▸ Task statement
Please pull the text out of the listing below and copy every line word for word, leaving out the pictures.

▸ Data records
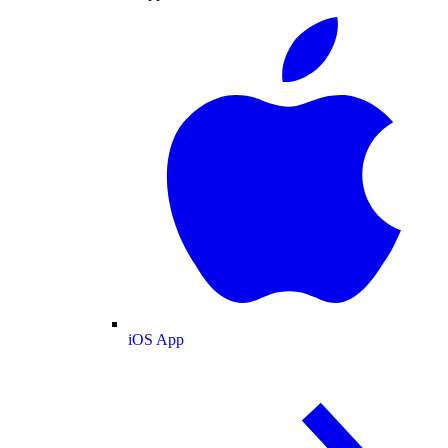
iOS App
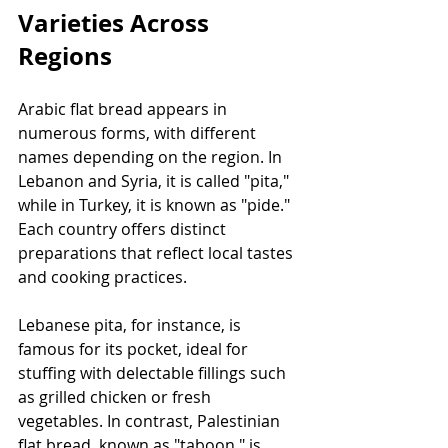
Varieties Across 
Regions
Arabic flat bread appears in 
numerous forms, with different 
names depending on the region. In 
Lebanon and Syria, it is called "pita," 
while in Turkey, it is known as "pide." 
Each country offers distinct 
preparations that reflect local tastes 
and cooking practices.
Lebanese pita, for instance, is 
famous for its pocket, ideal for 
stuffing with delectable fillings such 
as grilled chicken or fresh 
vegetables. In contrast, Palestinian 
flat bread, known as "taboon," is 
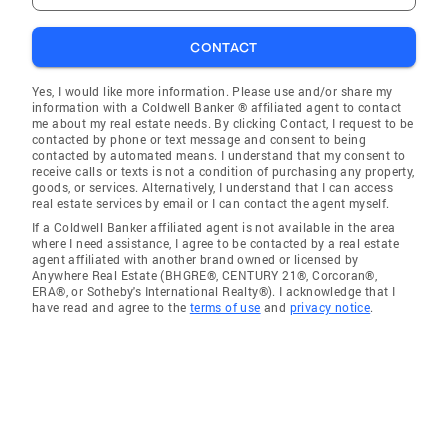
CONTACT
Yes, I would like more information. Please use and/or share my
information with a Coldwell Banker ® affiliated agent to contact
me about my real estate needs. By clicking Contact, I request to be
contacted by phone or text message and consent to being
contacted by automated means. I understand that my consent to
receive calls or texts is not a condition of purchasing any property,
goods, or services. Alternatively, I understand that I can access
real estate services by email or I can contact the agent myself.
If a Coldwell Banker affiliated agent is not available in the area
where I need assistance, I agree to be contacted by a real estate
agent affiliated with another brand owned or licensed by
Anywhere Real Estate (BHGRE®, CENTURY 21®, Corcoran®,
ERA®, or Sotheby's International Realty®). I acknowledge that I
have read and agree to the
terms of use
and
privacy notice
.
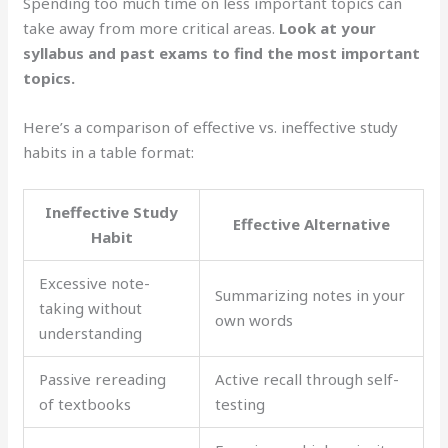
Spending too much time on less important topics can
take away from more critical areas.
Look at your
syllabus and past exams to find the most important
topics.
Here’s a comparison of effective vs. ineffective study
habits in a table format:
Ineffective Study
Effective Alternative
Habit
Excessive note-
Summarizing notes in your
taking without
own words
understanding
Passive rereading
Active recall through self-
of textbooks
testing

▸ Task output
iOS App
Varieties Across 
Regions
Arabic flat bread appears in 
numerous forms, with different 
names depending on the region. In 
Lebanon and Syria, it is called "pita," 
while in Turkey, it is known as "pide." 
Each country offers distinct 
preparations that reflect local tastes 
and cooking practices.
Lebanese pita, for instance, is 
famous for its pocket, ideal for 
stuffing with delectable fillings such 
as grilled chicken or fresh 
vegetables. In contrast, Palestinian 
flat bread, known as "taboon," is 
CONTACT
Yes, I would like more information. Please use and/or share my
information with a Coldwell Banker ® affiliated agent to contact
me about my real estate needs. By clicking Contact, I request to be
contacted by phone or text message and consent to being
contacted by automated means. I understand that my consent to
receive calls or texts is not a condition of purchasing any property,
goods, or services. Alternatively, I understand that I can access
real estate services by email or I can contact the agent myself.
If a Coldwell Banker affiliated agent is not available in the area
where I need assistance, I agree to be contacted by a real estate
agent affiliated with another brand owned or licensed by
Anywhere Real Estate (BHGRE®, CENTURY 21®, Corcoran®,
ERA®, or Sotheby's International Realty®). I acknowledge that I
have read and agree to the
terms of use
and
privacy notice
.
Spending too much time on less important topics can
take away from more critical areas.
Look at your
syllabus and past exams to find the most important
topics.
Here’s a comparison of effective vs. ineffective study
habits in a table format:
Ineffective Study
Effective Alternative
Habit
Excessive note-
Summarizing notes in your
taking without
own words
understanding
Passive rereading
Active recall through self-
of textbooks
testing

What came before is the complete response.